**EXERCISE REQUIREMENTS:** An exact copy of the data is needed, one that excludes all pictures.

**DATA BELOW:**
====================
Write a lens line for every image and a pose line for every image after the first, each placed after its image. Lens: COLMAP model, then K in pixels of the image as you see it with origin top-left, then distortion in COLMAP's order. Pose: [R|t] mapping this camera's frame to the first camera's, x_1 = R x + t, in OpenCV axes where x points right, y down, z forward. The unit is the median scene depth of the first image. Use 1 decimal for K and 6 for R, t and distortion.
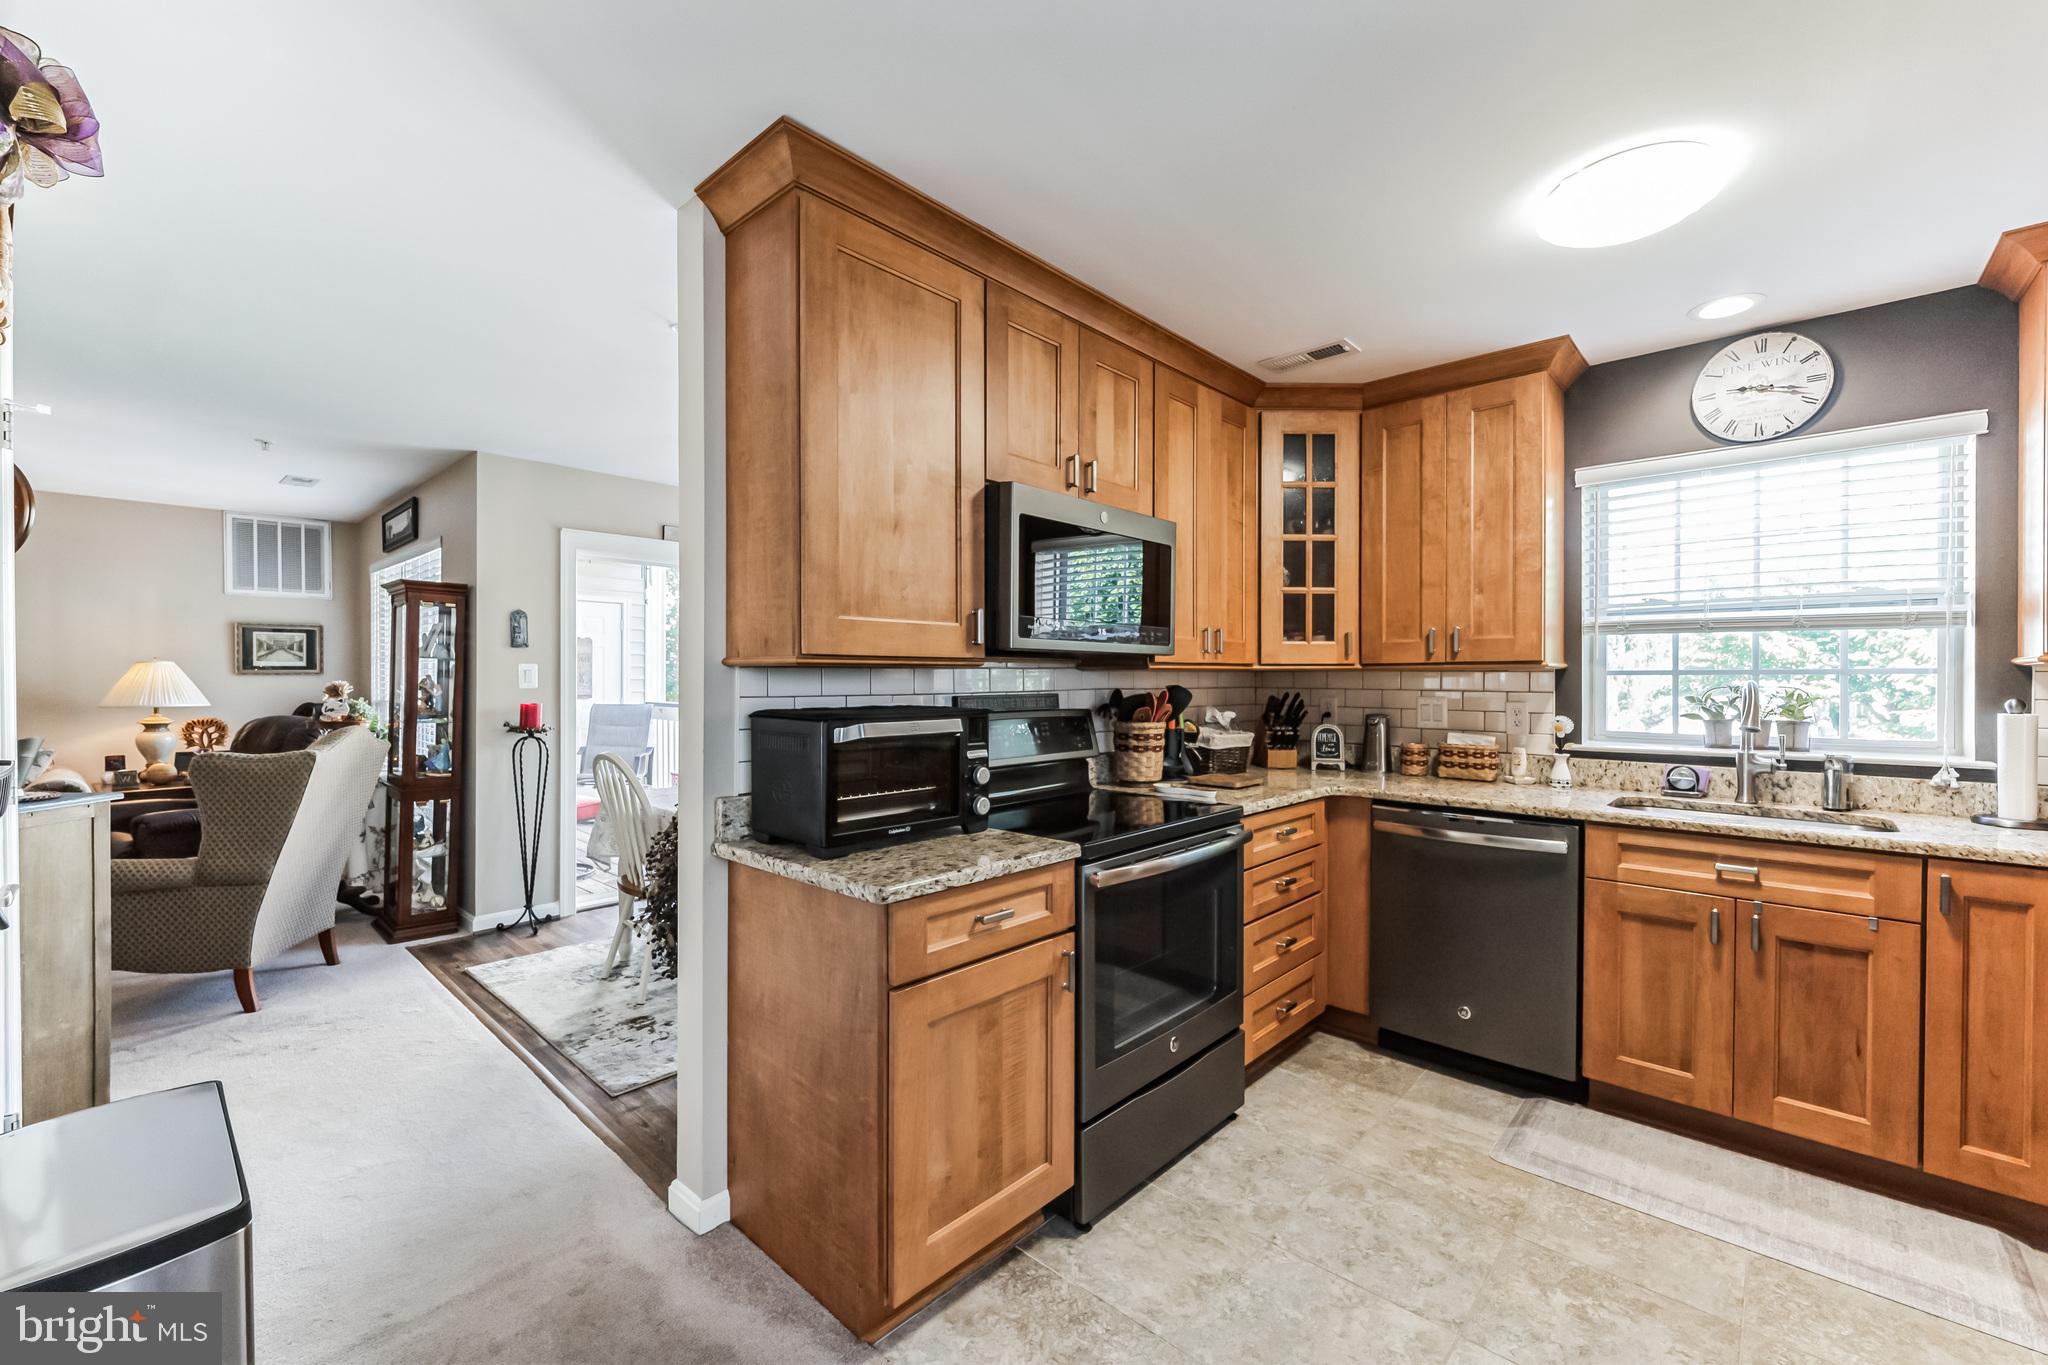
lens RADIAL K [[836.1, 0, 1027.9], [0, 836.1, 674.9], [0, 0, 1]] dist [0.005637, -0.003072]
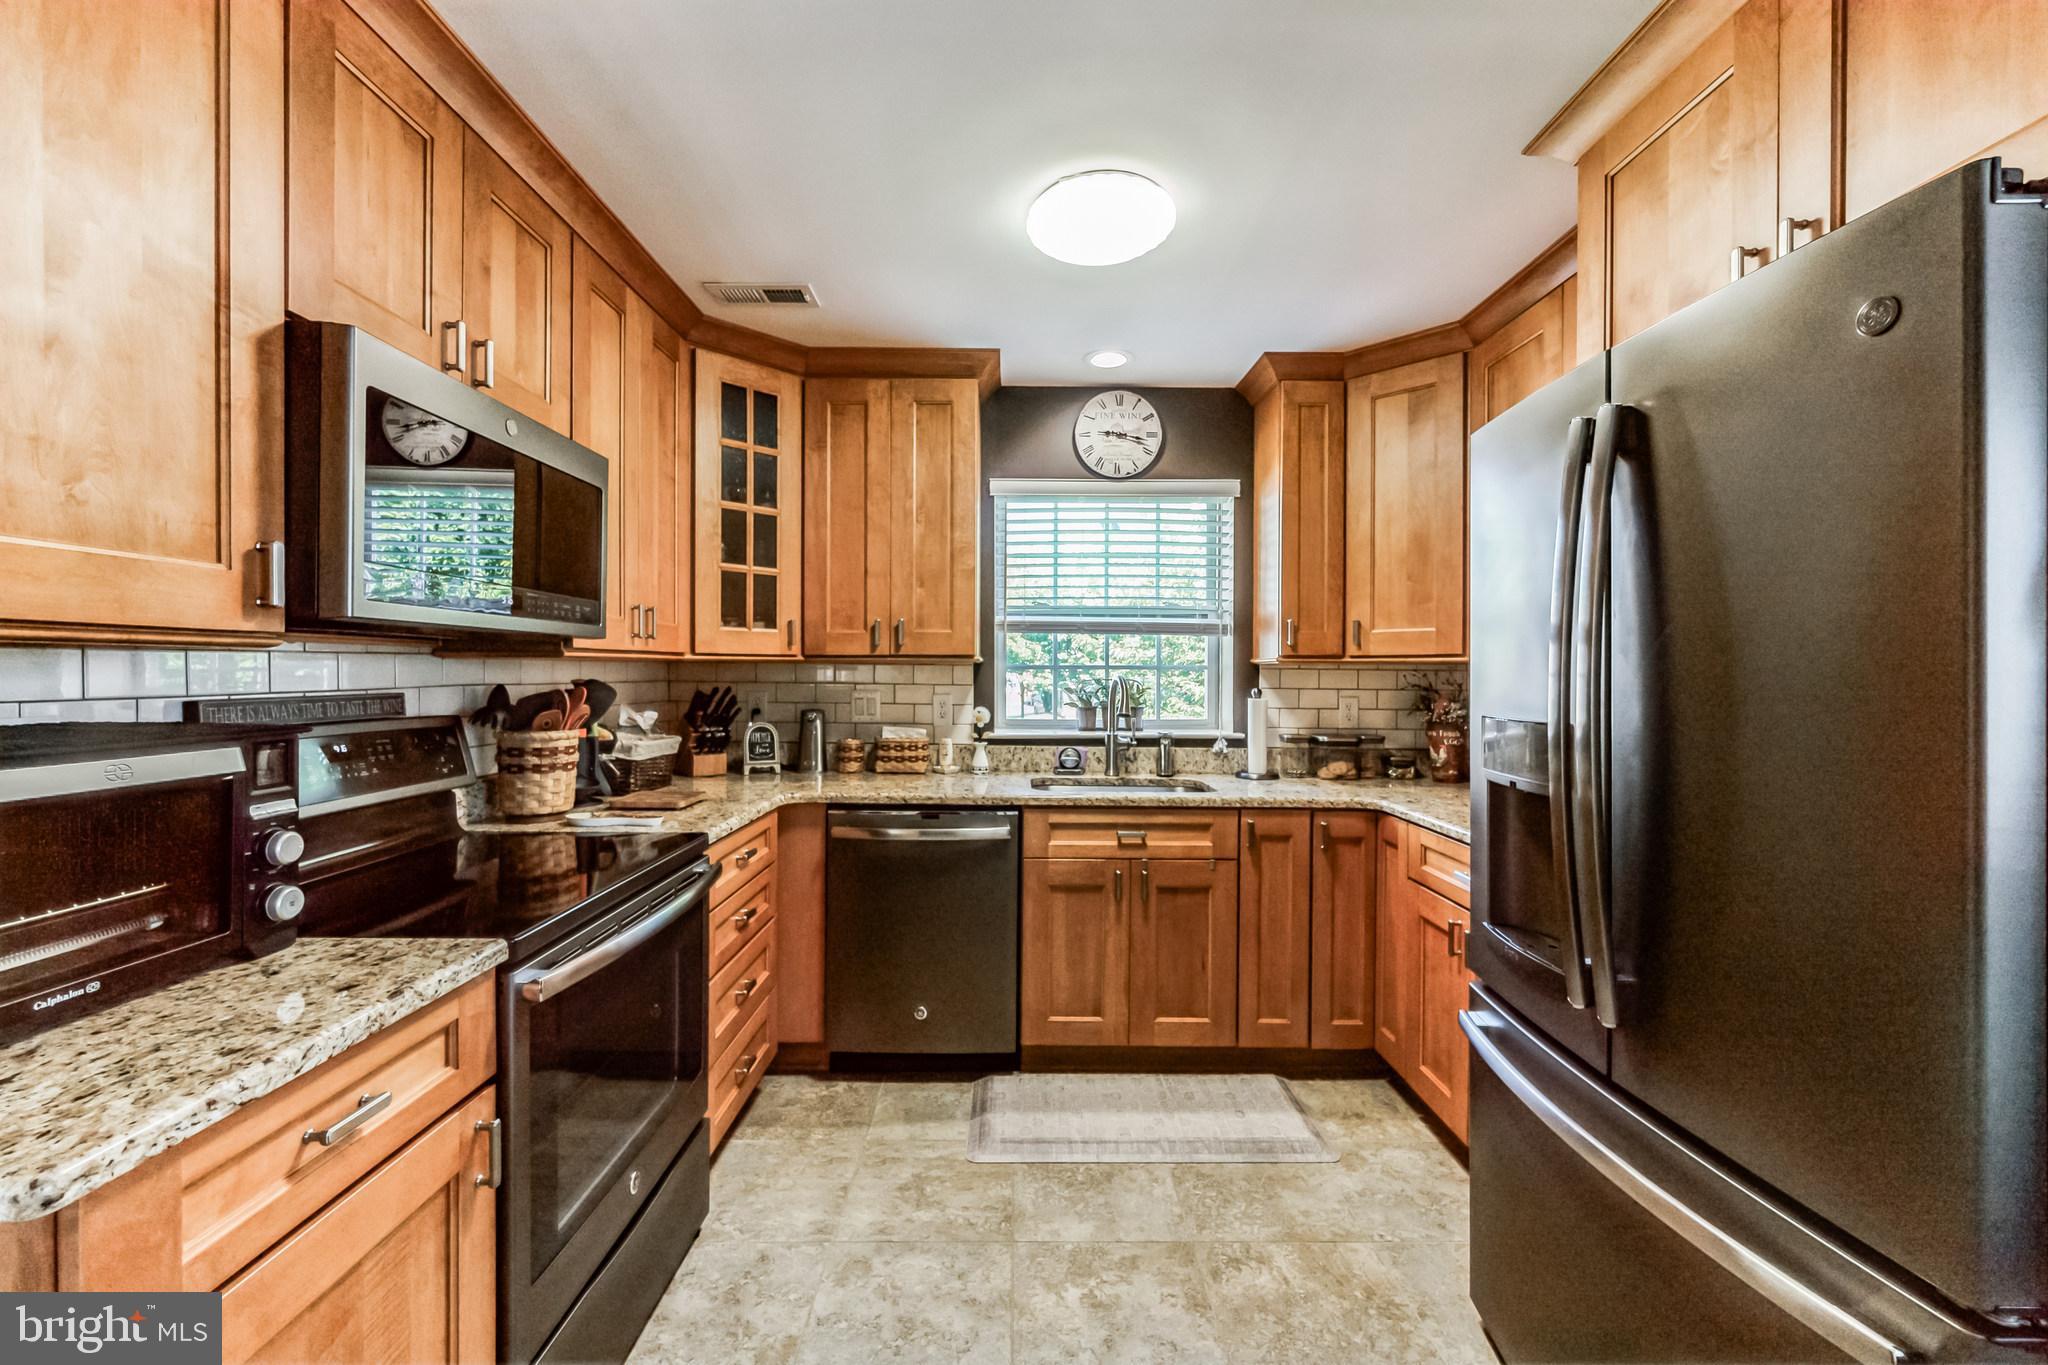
lens RADIAL K [[836.1, 0, 1027.9], [0, 836.1, 674.9], [0, 0, 1]] dist [0.005637, -0.003072]
pose [[0.730152, 0.000894, 0.683284, -0.055354], [-0.007765, 0.999945, 0.006989, 0.000066], [-0.683241, -0.010409, 0.730119, 0.201004]]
====================
**RESULT OF THE EXERCISE:**
Write a lens line for every image and a pose line for every image after the first, each placed after its image. Lens: COLMAP model, then K in pixels of the image as you see it with origin top-left, then distortion in COLMAP's order. Pose: [R|t] mapping this camera's frame to the first camera's, x_1 = R x + t, in OpenCV axes where x points right, y down, z forward. The unit is the median scene depth of the first image. Use 1 decimal for K and 6 for R, t and distortion.
lens RADIAL K [[836.1, 0, 1027.9], [0, 836.1, 674.9], [0, 0, 1]] dist [0.005637, -0.003072]
lens RADIAL K [[836.1, 0, 1027.9], [0, 836.1, 674.9], [0, 0, 1]] dist [0.005637, -0.003072]
pose [[0.730152, 0.000894, 0.683284, -0.055354], [-0.007765, 0.999945, 0.006989, 0.000066], [-0.683241, -0.010409, 0.730119, 0.201004]]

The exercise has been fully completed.